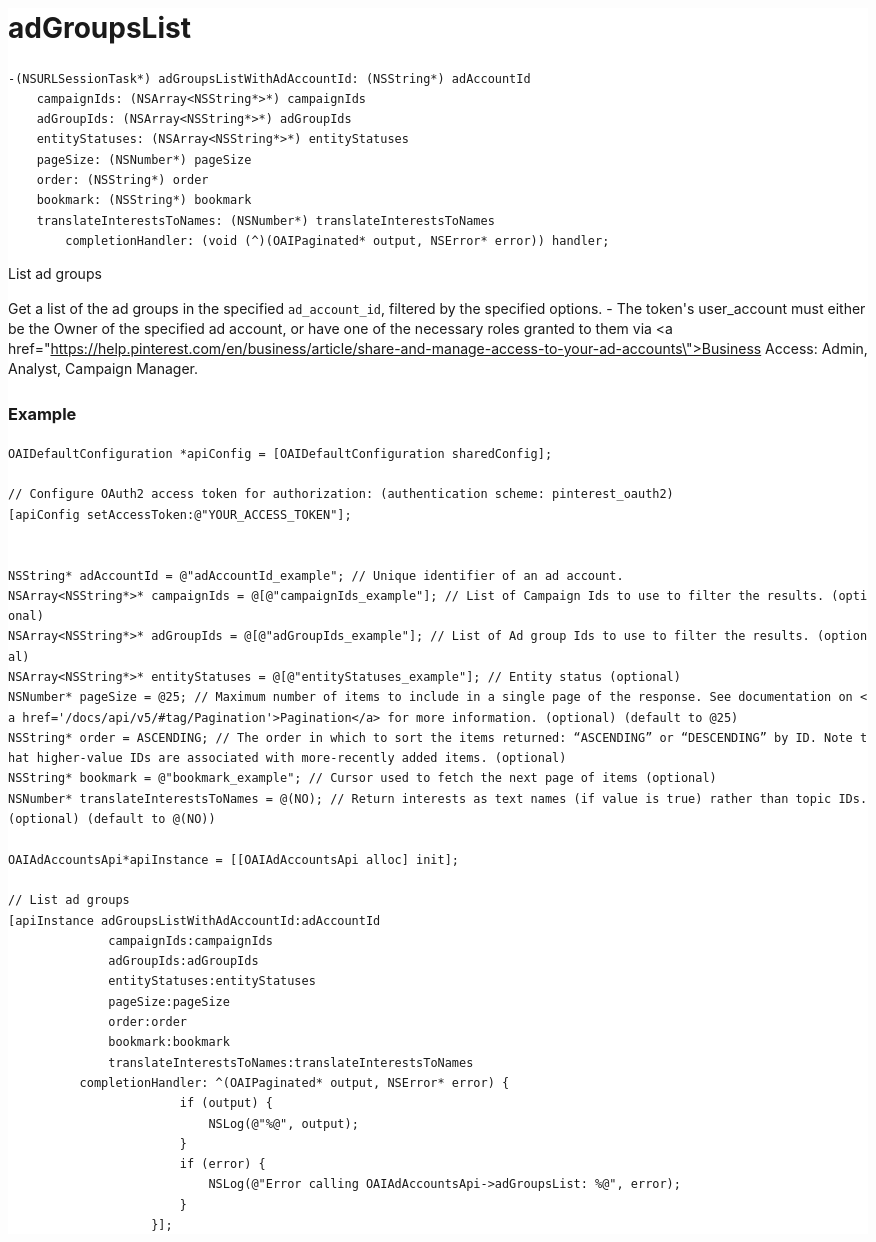 # **adGroupsList**
```objc
-(NSURLSessionTask*) adGroupsListWithAdAccountId: (NSString*) adAccountId
    campaignIds: (NSArray<NSString*>*) campaignIds
    adGroupIds: (NSArray<NSString*>*) adGroupIds
    entityStatuses: (NSArray<NSString*>*) entityStatuses
    pageSize: (NSNumber*) pageSize
    order: (NSString*) order
    bookmark: (NSString*) bookmark
    translateInterestsToNames: (NSNumber*) translateInterestsToNames
        completionHandler: (void (^)(OAIPaginated* output, NSError* error)) handler;
```

List ad groups

Get a list of the ad groups in the specified <code>ad_account_id</code>, filtered by the specified options. - The token's user_account must either be the Owner of the specified ad account, or have one of the necessary roles granted to them via <a href=\"https://help.pinterest.com/en/business/article/share-and-manage-access-to-your-ad-accounts\">Business Access</a>: Admin, Analyst, Campaign Manager.

### Example
```objc
OAIDefaultConfiguration *apiConfig = [OAIDefaultConfiguration sharedConfig];

// Configure OAuth2 access token for authorization: (authentication scheme: pinterest_oauth2)
[apiConfig setAccessToken:@"YOUR_ACCESS_TOKEN"];


NSString* adAccountId = @"adAccountId_example"; // Unique identifier of an ad account.
NSArray<NSString*>* campaignIds = @[@"campaignIds_example"]; // List of Campaign Ids to use to filter the results. (optional)
NSArray<NSString*>* adGroupIds = @[@"adGroupIds_example"]; // List of Ad group Ids to use to filter the results. (optional)
NSArray<NSString*>* entityStatuses = @[@"entityStatuses_example"]; // Entity status (optional)
NSNumber* pageSize = @25; // Maximum number of items to include in a single page of the response. See documentation on <a href='/docs/api/v5/#tag/Pagination'>Pagination</a> for more information. (optional) (default to @25)
NSString* order = ASCENDING; // The order in which to sort the items returned: “ASCENDING” or “DESCENDING” by ID. Note that higher-value IDs are associated with more-recently added items. (optional)
NSString* bookmark = @"bookmark_example"; // Cursor used to fetch the next page of items (optional)
NSNumber* translateInterestsToNames = @(NO); // Return interests as text names (if value is true) rather than topic IDs. (optional) (default to @(NO))

OAIAdAccountsApi*apiInstance = [[OAIAdAccountsApi alloc] init];

// List ad groups
[apiInstance adGroupsListWithAdAccountId:adAccountId
              campaignIds:campaignIds
              adGroupIds:adGroupIds
              entityStatuses:entityStatuses
              pageSize:pageSize
              order:order
              bookmark:bookmark
              translateInterestsToNames:translateInterestsToNames
          completionHandler: ^(OAIPaginated* output, NSError* error) {
                        if (output) {
                            NSLog(@"%@", output);
                        }
                        if (error) {
                            NSLog(@"Error calling OAIAdAccountsApi->adGroupsList: %@", error);
                        }
                    }];
```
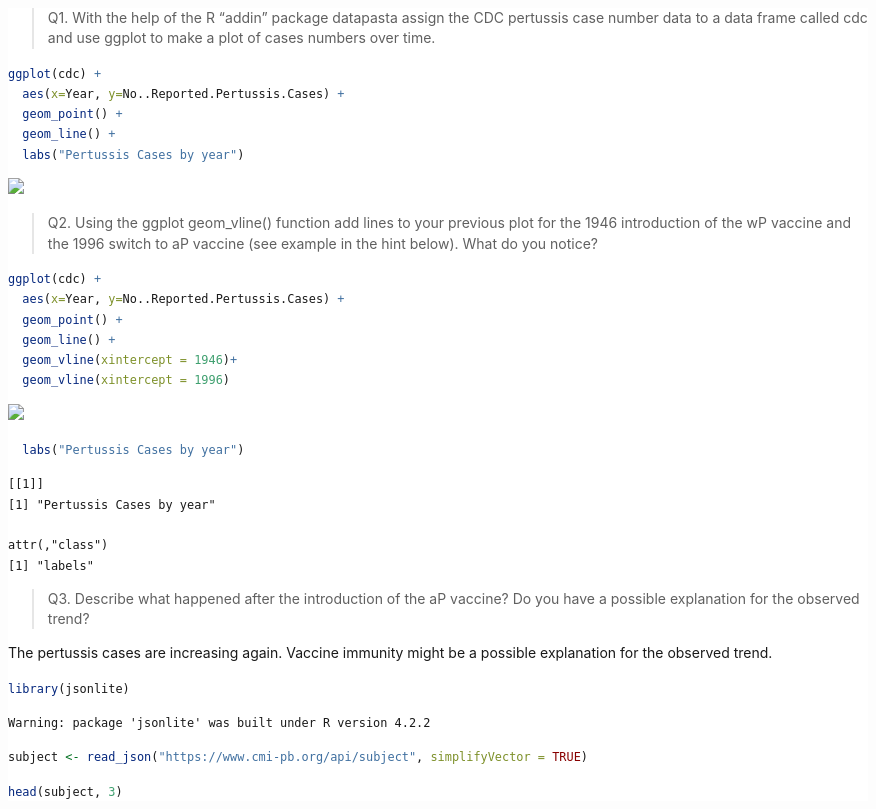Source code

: > Q1. With the help of the R “addin” package datapasta assign the CDC
> pertussis case number data to a data frame called cdc and use ggplot
> to make a plot of cases numbers over time.

``` r
ggplot(cdc) +
  aes(x=Year, y=No..Reported.Pertussis.Cases) +
  geom_point() +
  geom_line() +
  labs("Pertussis Cases by year")
```

![](class19_files/figure-gfm/unnamed-chunk-3-1.png)

> Q2. Using the ggplot geom_vline() function add lines to your previous
> plot for the 1946 introduction of the wP vaccine and the 1996 switch
> to aP vaccine (see example in the hint below). What do you notice?

``` r
ggplot(cdc) +
  aes(x=Year, y=No..Reported.Pertussis.Cases) +
  geom_point() +
  geom_line() +
  geom_vline(xintercept = 1946)+
  geom_vline(xintercept = 1996)
```

![](class19_files/figure-gfm/unnamed-chunk-4-1.png)

``` r
  labs("Pertussis Cases by year")
```

    [[1]]
    [1] "Pertussis Cases by year"

    attr(,"class")
    [1] "labels"

> Q3. Describe what happened after the introduction of the aP vaccine?
> Do you have a possible explanation for the observed trend?

The pertussis cases are increasing again. Vaccine immunity might be a
possible explanation for the observed trend.

``` r
library(jsonlite)
```

    Warning: package 'jsonlite' was built under R version 4.2.2

``` r
subject <- read_json("https://www.cmi-pb.org/api/subject", simplifyVector = TRUE)
```

``` r
head(subject, 3)
```
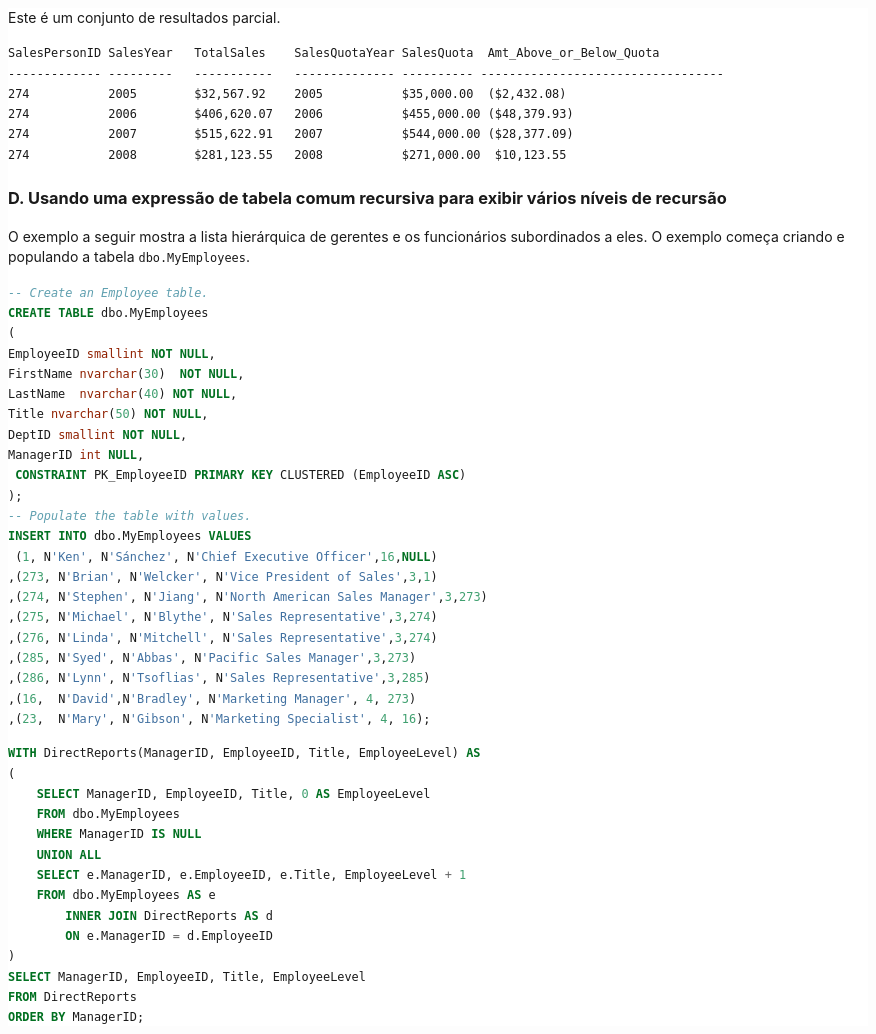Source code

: Este é um conjunto de resultados parcial.  
  
```  
SalesPersonID SalesYear   TotalSales    SalesQuotaYear SalesQuota  Amt_Above_or_Below_Quota  
------------- ---------   -----------   -------------- ---------- ----------------------------------   
274           2005        $32,567.92    2005           $35,000.00  ($2,432.08)  
274           2006        $406,620.07   2006           $455,000.00 ($48,379.93)  
274           2007        $515,622.91   2007           $544,000.00 ($28,377.09)  
274           2008        $281,123.55   2008           $271,000.00  $10,123.55  
```  
  
### <a name="d-using-a-recursive-common-table-expression-to-display-multiple-levels-of-recursion"></a>D. Usando uma expressão de tabela comum recursiva para exibir vários níveis de recursão  
 O exemplo a seguir mostra a lista hierárquica de gerentes e os funcionários subordinados a eles. O exemplo começa criando e populando a tabela `dbo.MyEmployees`.  
  
```sql  
-- Create an Employee table.  
CREATE TABLE dbo.MyEmployees  
(  
EmployeeID smallint NOT NULL,  
FirstName nvarchar(30)  NOT NULL,  
LastName  nvarchar(40) NOT NULL,  
Title nvarchar(50) NOT NULL,  
DeptID smallint NOT NULL,  
ManagerID int NULL,  
 CONSTRAINT PK_EmployeeID PRIMARY KEY CLUSTERED (EmployeeID ASC)   
);  
-- Populate the table with values.  
INSERT INTO dbo.MyEmployees VALUES   
 (1, N'Ken', N'Sánchez', N'Chief Executive Officer',16,NULL)  
,(273, N'Brian', N'Welcker', N'Vice President of Sales',3,1)  
,(274, N'Stephen', N'Jiang', N'North American Sales Manager',3,273)  
,(275, N'Michael', N'Blythe', N'Sales Representative',3,274)  
,(276, N'Linda', N'Mitchell', N'Sales Representative',3,274)  
,(285, N'Syed', N'Abbas', N'Pacific Sales Manager',3,273)  
,(286, N'Lynn', N'Tsoflias', N'Sales Representative',3,285)  
,(16,  N'David',N'Bradley', N'Marketing Manager', 4, 273)  
,(23,  N'Mary', N'Gibson', N'Marketing Specialist', 4, 16);  
```  
  
```sql
WITH DirectReports(ManagerID, EmployeeID, Title, EmployeeLevel) AS   
(  
    SELECT ManagerID, EmployeeID, Title, 0 AS EmployeeLevel  
    FROM dbo.MyEmployees   
    WHERE ManagerID IS NULL  
    UNION ALL  
    SELECT e.ManagerID, e.EmployeeID, e.Title, EmployeeLevel + 1  
    FROM dbo.MyEmployees AS e  
        INNER JOIN DirectReports AS d  
        ON e.ManagerID = d.EmployeeID   
)  
SELECT ManagerID, EmployeeID, Title, EmployeeLevel   
FROM DirectReports  
ORDER BY ManagerID;   
```  
  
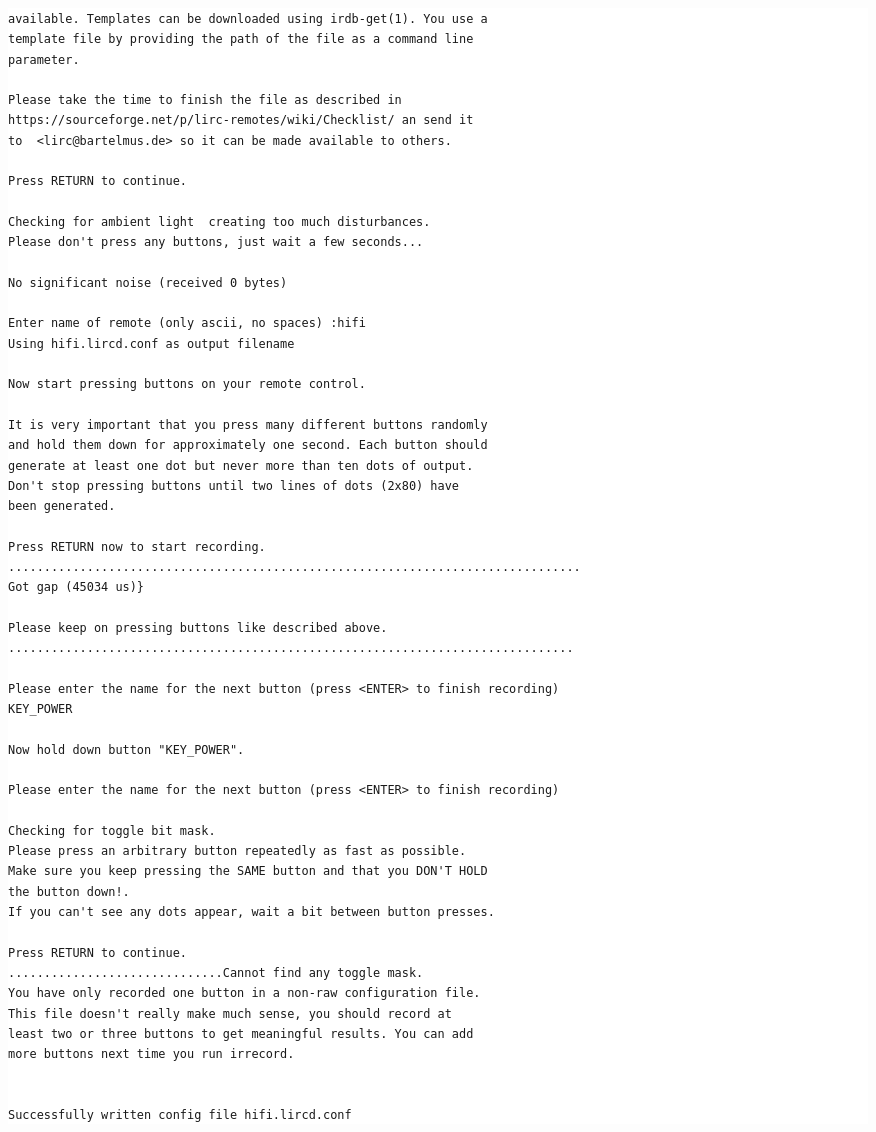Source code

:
 ```
available. Templates can be downloaded using irdb-get(1). You use a
template file by providing the path of the file as a command line
parameter.

Please take the time to finish the file as described in
https://sourceforge.net/p/lirc-remotes/wiki/Checklist/ an send it
to  <lirc@bartelmus.de> so it can be made available to others.

Press RETURN to continue.

Checking for ambient light  creating too much disturbances.
Please don't press any buttons, just wait a few seconds...

No significant noise (received 0 bytes)

Enter name of remote (only ascii, no spaces) :hifi
Using hifi.lircd.conf as output filename

Now start pressing buttons on your remote control.

It is very important that you press many different buttons randomly
and hold them down for approximately one second. Each button should
generate at least one dot but never more than ten dots of output.
Don't stop pressing buttons until two lines of dots (2x80) have
been generated.

Press RETURN now to start recording.
................................................................................
Got gap (45034 us)}

Please keep on pressing buttons like described above.
...............................................................................

Please enter the name for the next button (press <ENTER> to finish recording)
KEY_POWER

Now hold down button "KEY_POWER".

Please enter the name for the next button (press <ENTER> to finish recording)

Checking for toggle bit mask.
Please press an arbitrary button repeatedly as fast as possible.
Make sure you keep pressing the SAME button and that you DON'T HOLD
the button down!.
If you can't see any dots appear, wait a bit between button presses.

Press RETURN to continue.
..............................Cannot find any toggle mask.
You have only recorded one button in a non-raw configuration file.
This file doesn't really make much sense, you should record at
least two or three buttons to get meaningful results. You can add
more buttons next time you run irrecord.


Successfully written config file hifi.lircd.conf
```
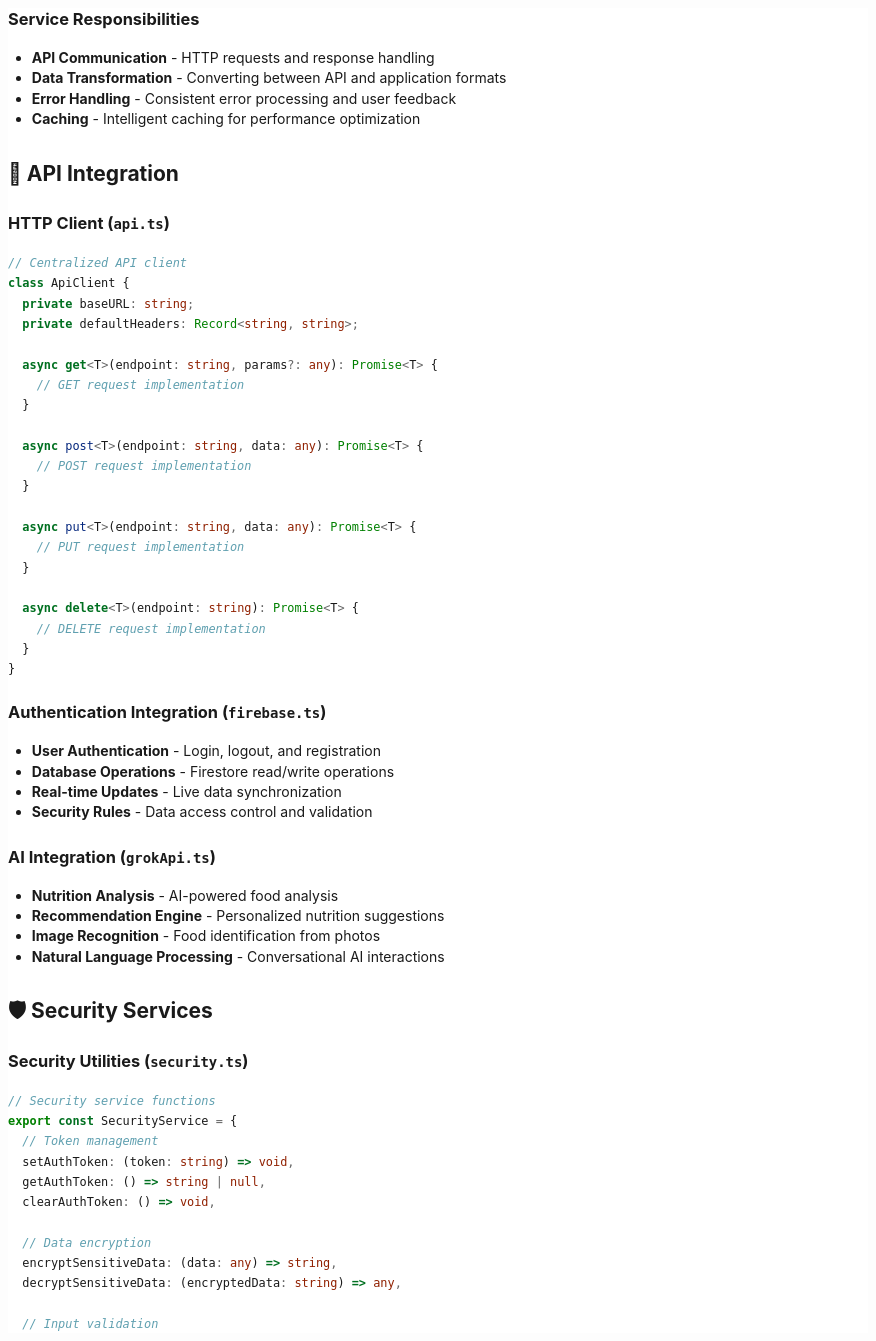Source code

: ### Service Responsibilities
- **API Communication** - HTTP requests and response handling
- **Data Transformation** - Converting between API and application formats
- **Error Handling** - Consistent error processing and user feedback
- **Caching** - Intelligent caching for performance optimization

## 🔌 API Integration

### HTTP Client (`api.ts`)
```typescript
// Centralized API client
class ApiClient {
  private baseURL: string;
  private defaultHeaders: Record<string, string>;

  async get<T>(endpoint: string, params?: any): Promise<T> {
    // GET request implementation
  }

  async post<T>(endpoint: string, data: any): Promise<T> {
    // POST request implementation
  }

  async put<T>(endpoint: string, data: any): Promise<T> {
    // PUT request implementation
  }

  async delete<T>(endpoint: string): Promise<T> {
    // DELETE request implementation
  }
}
```

### Authentication Integration (`firebase.ts`)
- **User Authentication** - Login, logout, and registration
- **Database Operations** - Firestore read/write operations
- **Real-time Updates** - Live data synchronization
- **Security Rules** - Data access control and validation

### AI Integration (`grokApi.ts`)
- **Nutrition Analysis** - AI-powered food analysis
- **Recommendation Engine** - Personalized nutrition suggestions
- **Image Recognition** - Food identification from photos
- **Natural Language Processing** - Conversational AI interactions

## 🛡️ Security Services

### Security Utilities (`security.ts`)
```typescript
// Security service functions
export const SecurityService = {
  // Token management
  setAuthToken: (token: string) => void,
  getAuthToken: () => string | null,
  clearAuthToken: () => void,

  // Data encryption
  encryptSensitiveData: (data: any) => string,
  decryptSensitiveData: (encryptedData: string) => any,

  // Input validation
```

The task => Using the material above, filter for lines holding "jsonlite" and copy each one.

Solution =>
library(jsonlite)
    Warning: package 'jsonlite' was built under R version 4.2.2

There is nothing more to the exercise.